ABSTRACT

So what can we expect, and when are we likely to feel the impacts of a changing climate? Of course, the effects are already manifesting the world over. Droughts in Africa and Australia, shifting seasons in England, heatwaves in France, hurricanes in the Caribbean and sinking Pacific atolls have all been linked to global warming. But for most people in affluent countries climate change remains an abstraction, something that is reported by the media and argued over by politicians but seems remote from daily life. And so it is likely to remain for some time. Yet if the analysis set out in the first chapter is right our lives are going to be radically transformed. Although precise predictions are impossible, some recent books have provided graphic descriptions of what a warming world will look like over this century. In his acclaimed book Six Degrees, Mark Lynas provides a comprehensive and compelling synthesis of the best estimates of climate scientists around the world of the impacts of a world under successive degrees of warming.

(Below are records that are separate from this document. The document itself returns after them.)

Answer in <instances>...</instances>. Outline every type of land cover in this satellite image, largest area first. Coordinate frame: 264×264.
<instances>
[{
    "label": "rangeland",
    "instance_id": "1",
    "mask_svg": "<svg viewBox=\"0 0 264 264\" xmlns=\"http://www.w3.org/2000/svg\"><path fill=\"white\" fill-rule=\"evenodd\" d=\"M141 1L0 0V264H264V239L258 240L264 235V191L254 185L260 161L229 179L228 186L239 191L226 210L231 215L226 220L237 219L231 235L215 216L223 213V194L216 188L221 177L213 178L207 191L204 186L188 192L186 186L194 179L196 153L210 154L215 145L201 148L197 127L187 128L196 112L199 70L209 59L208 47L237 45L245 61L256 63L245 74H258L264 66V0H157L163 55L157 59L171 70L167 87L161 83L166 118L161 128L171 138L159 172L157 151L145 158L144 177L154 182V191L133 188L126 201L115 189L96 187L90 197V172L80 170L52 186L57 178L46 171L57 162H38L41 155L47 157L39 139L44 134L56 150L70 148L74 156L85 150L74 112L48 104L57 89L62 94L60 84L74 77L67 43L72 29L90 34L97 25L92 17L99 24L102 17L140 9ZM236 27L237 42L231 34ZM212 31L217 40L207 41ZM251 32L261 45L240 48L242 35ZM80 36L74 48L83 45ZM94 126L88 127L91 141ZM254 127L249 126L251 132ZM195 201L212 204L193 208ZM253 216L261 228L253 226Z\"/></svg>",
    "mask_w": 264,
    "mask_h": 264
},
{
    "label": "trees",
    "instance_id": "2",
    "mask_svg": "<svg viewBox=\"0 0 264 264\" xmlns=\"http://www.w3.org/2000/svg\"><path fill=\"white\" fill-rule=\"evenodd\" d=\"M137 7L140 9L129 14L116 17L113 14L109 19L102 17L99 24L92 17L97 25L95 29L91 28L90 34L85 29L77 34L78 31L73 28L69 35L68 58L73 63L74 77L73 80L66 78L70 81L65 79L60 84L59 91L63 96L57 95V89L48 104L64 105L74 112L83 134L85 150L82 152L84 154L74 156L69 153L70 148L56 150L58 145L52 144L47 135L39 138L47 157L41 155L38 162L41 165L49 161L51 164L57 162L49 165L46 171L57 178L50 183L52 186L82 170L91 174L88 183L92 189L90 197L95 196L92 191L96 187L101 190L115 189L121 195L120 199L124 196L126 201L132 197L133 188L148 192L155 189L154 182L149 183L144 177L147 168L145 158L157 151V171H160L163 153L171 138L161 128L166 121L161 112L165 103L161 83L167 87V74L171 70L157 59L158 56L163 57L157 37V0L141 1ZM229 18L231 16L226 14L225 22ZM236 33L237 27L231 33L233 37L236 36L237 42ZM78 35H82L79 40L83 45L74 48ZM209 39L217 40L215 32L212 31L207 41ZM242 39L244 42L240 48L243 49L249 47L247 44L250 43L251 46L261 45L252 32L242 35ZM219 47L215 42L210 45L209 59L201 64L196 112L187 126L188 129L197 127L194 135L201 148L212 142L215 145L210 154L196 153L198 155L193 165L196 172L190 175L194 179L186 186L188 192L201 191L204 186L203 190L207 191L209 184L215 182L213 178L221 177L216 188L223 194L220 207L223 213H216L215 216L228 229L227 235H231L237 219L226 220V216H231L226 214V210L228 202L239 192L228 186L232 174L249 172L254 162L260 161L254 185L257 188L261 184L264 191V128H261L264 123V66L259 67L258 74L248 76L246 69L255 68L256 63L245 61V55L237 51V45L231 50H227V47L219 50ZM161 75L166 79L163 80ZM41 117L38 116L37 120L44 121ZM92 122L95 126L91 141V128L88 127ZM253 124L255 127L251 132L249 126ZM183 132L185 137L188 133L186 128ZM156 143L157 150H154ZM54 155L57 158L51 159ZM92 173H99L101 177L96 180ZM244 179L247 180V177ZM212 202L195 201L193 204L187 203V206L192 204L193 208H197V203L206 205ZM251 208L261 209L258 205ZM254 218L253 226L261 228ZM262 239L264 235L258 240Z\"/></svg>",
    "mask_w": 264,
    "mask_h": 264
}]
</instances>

An equally forceful but shorter account is provided by David Spratt and Philip Sutton in the first part of their book Climate Code Red. In Climate Wars, the esteemed geopolitical analyst Gwynne Dyer constructs a series of future scenarios in

which warming-induced droughts, floods, cyclones, epidemics, famine and massive population movements spark political and military conflicts. In one, melting Himalayan glaciers in Indian territory see the rivers dry up in Pakistan, resulting in widespread crop failure. Tensions over access to water escalate into nuclear war. Based on detailed interviews with strategic analysts and military planners around the world, the plausibility of Dyer’s book makes it the most frightening I have ever read.